İşte burada eksikliklerimiz var. Dikkat edelim gerçekten yıllardır söz ediyoruz, karar alıyoruz. Aslında hiç de teşebbüs edilmemiş, bunlar hiç düşünülmemiş değil. Düşünülüyor, konuşuluyor, teşebbüs ediliyor, kararlaştırılıyor, planlanıyor ama uygulanmıyor. Defalarca kararlaştırıp planlama yapılmasına rağmen hiçbirinden sonuç çıkmamıştır.
İlkeleri, ölçüleri, hakikati, sahipleri şahsında somutlaştırmada, ifadeye kavuşturmada zayıflığımız var.

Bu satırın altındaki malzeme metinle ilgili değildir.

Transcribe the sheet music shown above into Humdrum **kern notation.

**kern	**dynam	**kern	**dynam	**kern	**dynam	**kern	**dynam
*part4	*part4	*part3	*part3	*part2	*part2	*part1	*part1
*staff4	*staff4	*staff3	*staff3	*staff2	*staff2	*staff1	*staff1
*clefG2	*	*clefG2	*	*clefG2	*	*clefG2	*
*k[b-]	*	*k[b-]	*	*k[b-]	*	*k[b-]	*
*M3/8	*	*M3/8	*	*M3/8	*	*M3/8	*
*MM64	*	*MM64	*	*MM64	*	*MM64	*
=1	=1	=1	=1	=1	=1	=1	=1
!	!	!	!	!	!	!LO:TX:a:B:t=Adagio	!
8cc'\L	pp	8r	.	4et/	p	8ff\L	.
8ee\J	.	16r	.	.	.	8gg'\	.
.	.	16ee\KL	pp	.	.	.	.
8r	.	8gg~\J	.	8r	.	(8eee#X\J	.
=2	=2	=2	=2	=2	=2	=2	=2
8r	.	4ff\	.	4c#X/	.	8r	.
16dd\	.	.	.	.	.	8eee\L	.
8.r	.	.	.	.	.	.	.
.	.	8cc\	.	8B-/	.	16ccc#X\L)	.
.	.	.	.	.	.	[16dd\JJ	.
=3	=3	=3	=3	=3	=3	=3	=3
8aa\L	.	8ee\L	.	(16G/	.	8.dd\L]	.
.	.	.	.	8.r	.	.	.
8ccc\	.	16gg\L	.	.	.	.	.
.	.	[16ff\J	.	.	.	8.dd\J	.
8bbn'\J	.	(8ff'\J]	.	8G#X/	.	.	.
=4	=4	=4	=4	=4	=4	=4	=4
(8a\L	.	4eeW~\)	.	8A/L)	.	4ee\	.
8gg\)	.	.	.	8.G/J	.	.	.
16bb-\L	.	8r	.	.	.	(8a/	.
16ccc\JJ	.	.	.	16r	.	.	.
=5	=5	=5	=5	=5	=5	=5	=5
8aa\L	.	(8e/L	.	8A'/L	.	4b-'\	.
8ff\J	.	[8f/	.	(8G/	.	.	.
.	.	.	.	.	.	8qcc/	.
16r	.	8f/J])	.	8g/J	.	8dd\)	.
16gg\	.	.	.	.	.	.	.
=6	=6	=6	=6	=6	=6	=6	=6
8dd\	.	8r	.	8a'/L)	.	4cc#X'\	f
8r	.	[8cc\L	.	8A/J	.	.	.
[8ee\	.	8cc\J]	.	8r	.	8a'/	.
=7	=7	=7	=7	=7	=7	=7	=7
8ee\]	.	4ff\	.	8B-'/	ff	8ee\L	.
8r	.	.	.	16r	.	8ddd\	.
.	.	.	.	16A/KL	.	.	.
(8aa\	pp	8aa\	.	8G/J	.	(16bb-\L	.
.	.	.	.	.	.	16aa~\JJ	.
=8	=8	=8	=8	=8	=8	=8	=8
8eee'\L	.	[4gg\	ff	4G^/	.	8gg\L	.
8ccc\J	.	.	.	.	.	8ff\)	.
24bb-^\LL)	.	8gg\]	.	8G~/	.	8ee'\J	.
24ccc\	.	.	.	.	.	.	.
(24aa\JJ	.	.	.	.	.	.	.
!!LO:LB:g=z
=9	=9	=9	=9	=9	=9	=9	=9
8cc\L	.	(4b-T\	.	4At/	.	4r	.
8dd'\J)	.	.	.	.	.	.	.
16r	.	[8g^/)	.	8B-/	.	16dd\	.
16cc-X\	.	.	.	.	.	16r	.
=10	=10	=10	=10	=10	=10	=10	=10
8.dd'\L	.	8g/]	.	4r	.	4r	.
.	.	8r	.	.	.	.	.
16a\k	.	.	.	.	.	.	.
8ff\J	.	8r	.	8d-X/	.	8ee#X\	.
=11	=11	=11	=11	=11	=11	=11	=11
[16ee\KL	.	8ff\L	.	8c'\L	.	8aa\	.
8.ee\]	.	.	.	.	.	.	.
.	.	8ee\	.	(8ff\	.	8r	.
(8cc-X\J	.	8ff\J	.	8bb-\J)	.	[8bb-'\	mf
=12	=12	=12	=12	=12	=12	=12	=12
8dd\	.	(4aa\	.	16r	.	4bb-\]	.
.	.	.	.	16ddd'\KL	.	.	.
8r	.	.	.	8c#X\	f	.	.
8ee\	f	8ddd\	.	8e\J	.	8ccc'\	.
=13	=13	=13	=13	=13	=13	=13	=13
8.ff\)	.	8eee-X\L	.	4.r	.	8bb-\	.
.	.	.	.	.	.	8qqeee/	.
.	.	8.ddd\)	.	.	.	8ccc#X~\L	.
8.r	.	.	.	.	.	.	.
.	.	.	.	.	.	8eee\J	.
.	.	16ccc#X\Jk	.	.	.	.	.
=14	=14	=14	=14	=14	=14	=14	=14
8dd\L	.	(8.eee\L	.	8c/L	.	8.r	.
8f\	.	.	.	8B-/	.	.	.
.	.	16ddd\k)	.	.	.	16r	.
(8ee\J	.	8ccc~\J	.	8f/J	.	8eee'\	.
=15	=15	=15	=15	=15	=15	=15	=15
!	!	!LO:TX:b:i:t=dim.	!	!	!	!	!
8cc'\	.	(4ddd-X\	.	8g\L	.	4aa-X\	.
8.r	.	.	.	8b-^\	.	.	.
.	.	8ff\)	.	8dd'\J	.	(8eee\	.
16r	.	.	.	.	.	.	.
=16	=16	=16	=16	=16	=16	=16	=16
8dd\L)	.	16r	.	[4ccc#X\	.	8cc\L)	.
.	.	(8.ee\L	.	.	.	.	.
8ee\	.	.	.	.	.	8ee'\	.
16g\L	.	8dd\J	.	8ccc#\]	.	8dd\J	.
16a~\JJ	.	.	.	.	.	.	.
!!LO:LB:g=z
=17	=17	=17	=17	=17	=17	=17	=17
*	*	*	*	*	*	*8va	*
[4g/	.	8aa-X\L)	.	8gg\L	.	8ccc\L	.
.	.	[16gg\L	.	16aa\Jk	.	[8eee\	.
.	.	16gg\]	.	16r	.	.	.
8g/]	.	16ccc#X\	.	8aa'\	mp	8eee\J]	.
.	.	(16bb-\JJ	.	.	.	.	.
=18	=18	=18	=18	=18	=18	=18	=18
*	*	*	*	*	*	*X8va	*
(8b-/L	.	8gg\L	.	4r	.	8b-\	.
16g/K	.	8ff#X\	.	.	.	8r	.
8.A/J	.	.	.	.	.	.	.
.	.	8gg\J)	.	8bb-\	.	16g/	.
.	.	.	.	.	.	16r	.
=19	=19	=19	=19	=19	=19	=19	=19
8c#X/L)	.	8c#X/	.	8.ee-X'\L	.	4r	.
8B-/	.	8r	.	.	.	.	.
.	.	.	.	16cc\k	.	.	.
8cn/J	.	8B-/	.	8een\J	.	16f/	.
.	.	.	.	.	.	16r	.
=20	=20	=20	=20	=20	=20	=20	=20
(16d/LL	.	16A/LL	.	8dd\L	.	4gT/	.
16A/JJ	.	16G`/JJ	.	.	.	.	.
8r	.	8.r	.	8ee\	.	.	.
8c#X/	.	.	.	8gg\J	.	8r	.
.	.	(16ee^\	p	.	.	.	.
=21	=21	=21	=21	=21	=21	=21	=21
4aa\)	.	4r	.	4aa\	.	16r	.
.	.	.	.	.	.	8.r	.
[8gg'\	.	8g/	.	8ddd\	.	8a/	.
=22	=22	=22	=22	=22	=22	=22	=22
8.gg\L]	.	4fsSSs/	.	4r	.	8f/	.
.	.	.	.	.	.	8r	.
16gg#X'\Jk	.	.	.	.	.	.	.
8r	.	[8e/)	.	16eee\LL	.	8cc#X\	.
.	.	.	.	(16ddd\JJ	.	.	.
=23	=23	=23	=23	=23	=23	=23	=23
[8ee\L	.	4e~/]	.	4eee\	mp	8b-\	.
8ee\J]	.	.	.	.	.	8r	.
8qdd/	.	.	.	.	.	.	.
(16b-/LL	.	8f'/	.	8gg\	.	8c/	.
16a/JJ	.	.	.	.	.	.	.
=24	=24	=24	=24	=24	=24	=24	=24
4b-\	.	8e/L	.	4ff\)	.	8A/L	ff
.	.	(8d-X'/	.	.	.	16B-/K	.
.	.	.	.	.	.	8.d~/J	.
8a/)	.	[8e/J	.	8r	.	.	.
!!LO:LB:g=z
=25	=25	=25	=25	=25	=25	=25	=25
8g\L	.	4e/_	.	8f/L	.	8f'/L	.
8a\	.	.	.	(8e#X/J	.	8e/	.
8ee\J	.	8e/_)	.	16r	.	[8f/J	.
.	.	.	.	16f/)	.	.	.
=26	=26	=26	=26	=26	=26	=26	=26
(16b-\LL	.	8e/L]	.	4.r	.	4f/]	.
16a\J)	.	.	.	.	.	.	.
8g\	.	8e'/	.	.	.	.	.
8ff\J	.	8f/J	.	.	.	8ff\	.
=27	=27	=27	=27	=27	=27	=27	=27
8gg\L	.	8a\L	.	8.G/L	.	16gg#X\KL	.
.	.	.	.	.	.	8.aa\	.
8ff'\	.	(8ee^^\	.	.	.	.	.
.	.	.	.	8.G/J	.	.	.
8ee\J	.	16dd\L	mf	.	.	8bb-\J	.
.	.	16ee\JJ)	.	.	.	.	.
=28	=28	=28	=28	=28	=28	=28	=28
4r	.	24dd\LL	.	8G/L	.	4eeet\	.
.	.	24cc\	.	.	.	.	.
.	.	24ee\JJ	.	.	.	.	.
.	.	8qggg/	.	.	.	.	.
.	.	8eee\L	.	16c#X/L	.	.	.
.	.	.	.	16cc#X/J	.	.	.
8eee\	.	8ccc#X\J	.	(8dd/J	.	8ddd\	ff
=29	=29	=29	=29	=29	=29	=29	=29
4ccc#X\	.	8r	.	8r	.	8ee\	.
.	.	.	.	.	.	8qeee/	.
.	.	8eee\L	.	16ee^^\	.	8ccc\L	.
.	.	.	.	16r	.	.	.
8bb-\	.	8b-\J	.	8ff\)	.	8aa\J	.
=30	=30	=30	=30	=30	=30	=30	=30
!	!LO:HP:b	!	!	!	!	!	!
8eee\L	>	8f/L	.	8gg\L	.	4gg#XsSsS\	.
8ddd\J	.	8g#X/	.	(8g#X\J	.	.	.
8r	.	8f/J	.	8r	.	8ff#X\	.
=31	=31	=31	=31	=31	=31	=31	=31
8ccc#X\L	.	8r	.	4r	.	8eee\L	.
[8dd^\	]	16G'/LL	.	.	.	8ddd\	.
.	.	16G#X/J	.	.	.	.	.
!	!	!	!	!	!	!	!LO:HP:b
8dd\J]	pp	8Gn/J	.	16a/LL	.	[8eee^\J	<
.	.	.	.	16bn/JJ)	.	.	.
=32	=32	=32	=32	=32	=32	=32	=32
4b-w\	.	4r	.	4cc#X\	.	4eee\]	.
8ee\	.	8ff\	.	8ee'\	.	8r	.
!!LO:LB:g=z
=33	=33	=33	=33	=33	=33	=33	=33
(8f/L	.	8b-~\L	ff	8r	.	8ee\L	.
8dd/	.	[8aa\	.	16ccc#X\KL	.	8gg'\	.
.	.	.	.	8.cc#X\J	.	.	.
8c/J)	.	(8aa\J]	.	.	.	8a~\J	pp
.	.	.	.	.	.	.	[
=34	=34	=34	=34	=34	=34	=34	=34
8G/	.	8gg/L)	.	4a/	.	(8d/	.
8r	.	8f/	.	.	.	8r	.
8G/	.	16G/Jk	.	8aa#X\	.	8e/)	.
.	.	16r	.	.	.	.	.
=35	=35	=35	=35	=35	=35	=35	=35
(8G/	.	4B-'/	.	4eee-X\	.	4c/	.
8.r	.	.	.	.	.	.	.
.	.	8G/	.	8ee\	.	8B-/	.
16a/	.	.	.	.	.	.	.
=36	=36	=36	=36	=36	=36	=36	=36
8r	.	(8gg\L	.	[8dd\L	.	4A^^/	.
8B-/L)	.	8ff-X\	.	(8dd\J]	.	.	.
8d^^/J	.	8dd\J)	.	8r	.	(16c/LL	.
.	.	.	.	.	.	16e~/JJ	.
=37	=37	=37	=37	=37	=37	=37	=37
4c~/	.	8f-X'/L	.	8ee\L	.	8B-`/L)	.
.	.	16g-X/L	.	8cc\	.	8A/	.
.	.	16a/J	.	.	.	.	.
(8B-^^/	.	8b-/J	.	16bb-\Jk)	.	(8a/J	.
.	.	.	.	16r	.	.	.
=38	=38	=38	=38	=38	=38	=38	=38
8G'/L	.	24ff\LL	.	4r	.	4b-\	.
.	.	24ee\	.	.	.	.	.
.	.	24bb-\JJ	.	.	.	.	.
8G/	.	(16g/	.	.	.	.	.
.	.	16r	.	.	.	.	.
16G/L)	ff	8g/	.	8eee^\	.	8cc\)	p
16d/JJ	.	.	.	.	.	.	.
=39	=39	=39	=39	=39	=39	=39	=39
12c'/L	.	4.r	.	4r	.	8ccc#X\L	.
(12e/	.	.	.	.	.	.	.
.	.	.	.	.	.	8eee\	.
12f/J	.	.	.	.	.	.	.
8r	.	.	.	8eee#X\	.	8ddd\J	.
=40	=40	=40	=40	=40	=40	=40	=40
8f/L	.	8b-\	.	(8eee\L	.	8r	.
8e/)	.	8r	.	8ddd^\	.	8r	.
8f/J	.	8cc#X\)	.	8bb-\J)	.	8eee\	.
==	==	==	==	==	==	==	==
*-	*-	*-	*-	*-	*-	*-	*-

Neden böyle oluyor? Gerçekten anlamak lazım. Bu soru tartışma konusudur. Gerçekten anlamıyor muyuz? Öyle bir durum olabilir. Biz bu işten korkuyoruz, kaçıyoruz. Çünkü ifade edebilmek zordur. İfade edebilme o gerçekliğe ulaşmış olmayı, o temelde yaşamayı ister. Eğer bunu yapamıyorsak, karar verip planlayıp pratikleştiremiyorsak o halde demek ki bizde zayıflık var.
Diğer yandan bireyci yaklaşımlar etken olabilir, kendine göre anlama, dolayısıyla birçok kendine göre anlayış çatıştığı zaman ortaya tabi bir çalışma çıkmaz, çalışmama çıkar. Bizim durumumuz böyle oluyor. Bu işlerin yapılmasını gerekli görüyoruz. Bunun böyle ortaya konması, görünmesi zor değil, bunu bize yaşam dayatıyor, pratik dayatıyor ama yapılmasına sıra geldiğinde yapamıyoruz. Neden? İşte farklı yapımlar var. Farklılıklar çatışınca denge yaratıyor. İşin yapılmasını engelliyor. Bu da yine kendimize göre yaklaştığımızın, bireyciliğimizin bir göstergesi oluyor. Böyle görmemiz lazım.